The hype-prone backers of paycheck protection cite Washington state's experience as proof positive that the regulatory strategy will liberate millions of union members forced to contribute dues for labor politics.

"If the experience in Washington state holds," the Wall Street Journal recently panted, "the `paycheck protection' movement has the potential of enacting that rare phenomenon: a campaign finance reform that is genuinely popular, easily understandable and workable all at the same time."

Workable? Try work-around-able. As the paycheck-protection bandwagon tirelessly reminds us, there was a precipitous drop in the number of public school employees who willingly contributed to the political action committee of the state teachers' union after Initiative 134 passed here in 1992. But the rest of the story - the story the other Washington has conveniently ignored - isn't so rosy. No longer able to collect dues for political purposes without consent, but still able to compel general dues collection, the state teachers' union simply redefined its "political" program as a "Community Outreach Program" and - voila! - $924,000 in political contributions began pouring into its coffers as of April 1993.

That's 60 percent more in annual political funding than the union collected before I-134 passed. Some protection.

If the experience in Washington state holds, unions across the country will have an easy time - on members' dime - inventing new and improved ways to divert compulsory dues to fund campaign activities. And state law-enforcement officials will support them. In a recent toothless settlement, Washington state attorney general Christine Gregoire ordered the Washington Education Association to return a paltry portion of illegally collected and spent dues to teachers - but allowed the union to continue extracting and spending general funds on politics as long as the group's "primary" purpose is not political.

Paycheck-protection pushers want to replicate I-134-type legislation in all 50 states. Even if the rest of the country were blessed with state attorneys general who enforced the law strictly and unions that followed both letter and spirit, the proposed laws would still only have a marginal effect on overall Big Labor political spending. The state mandates wouldn't do a thing to reduce massive union expenditures on lobbying, party-building (guess which party) and soft-money issues advocacy.

True, unions may no longer be able to subsidize political ads that say "Vote for Sen. Patty Murray, a true friend of public schools." But under a paycheck-protection regime, they could use unlimited dues to fund ads that urge viewers to "Call Sen. Patty Murray and thank her for supporting increased federal spending for public schools." That's not political, see. It's educational.

The real trailblazers for paycheck protection are toiling away in the courts. Two lawsuits are in the discovery stage. One, by the Olympia-based Evergreen Freedom Foundation, challenges the attorney general's interpretation of paycheck protection. The other is a federal class-action suit on behalf of nearly 3,000 Washington state educators. The case eschews futile regulatory tangos. Instead, it directly challenges the constitutional grounds for collecting automatically deducted dues spent on all types of politics and non-collective bargaining activities.

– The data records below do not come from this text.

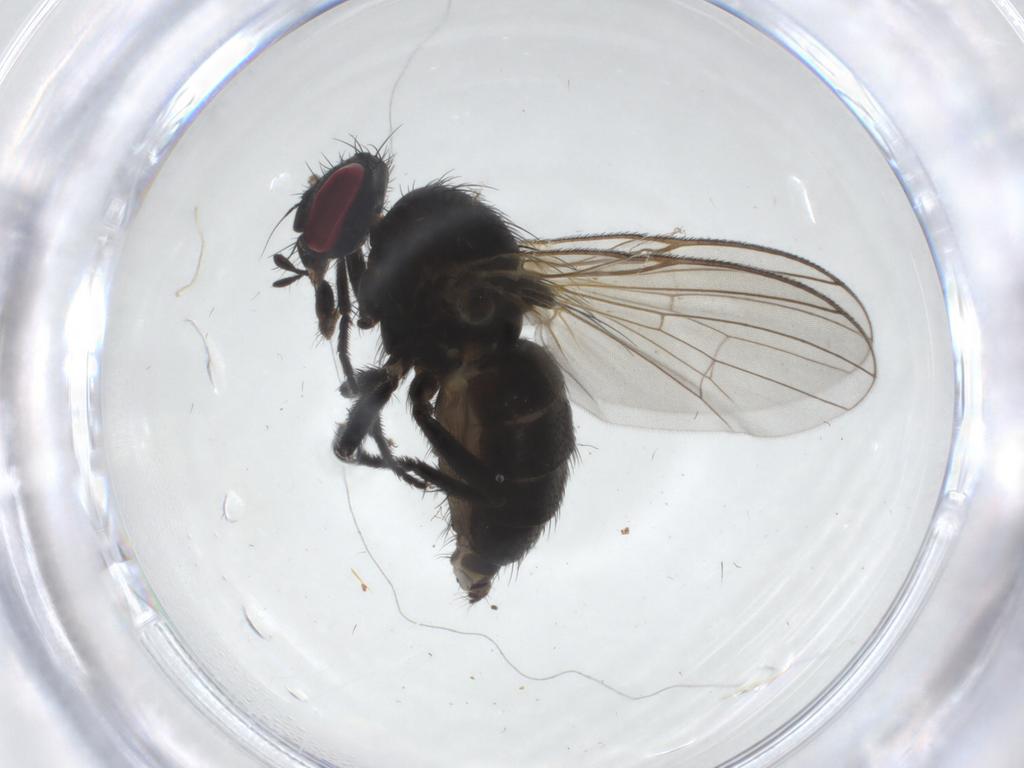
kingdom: Animalia
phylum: Arthropoda
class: Insecta
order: Diptera
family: Fannia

Jeff Leer, a Sedro-Woolley gym teacher who spearheaded the federal action, has been threatened by the union; two other pioneering teacher-plaintiffs from Washington state, Barb Amidon and Cindy Omlin, have been slapped with a ludicrous "trademark infringement" lawsuit. Meanwhile, the union continues to collect some $60,000 a month in mandatory Community Outreach Program dues - some of which, no doubt, will find its way to fund "educational" attacks on the very teachers trying to protect members' pocketbooks.

The unsung results of our experience with paycheck-protection legislation are clear to anyone who will take the time to look: smaller paychecks. Bigger campaign war chests. Continued harassment. A fleeting sense of security. Stefan Gleason of the National Right to Work Legal Defense Fund, which represents the teachers pro bono, notes: "As long as union officials have the power to seize union dues involuntarily, legislative schemes attempting to regulate the coercion will invariably fail."

This isn't inflamed Beltway punditry. It's the wet-blanket truth.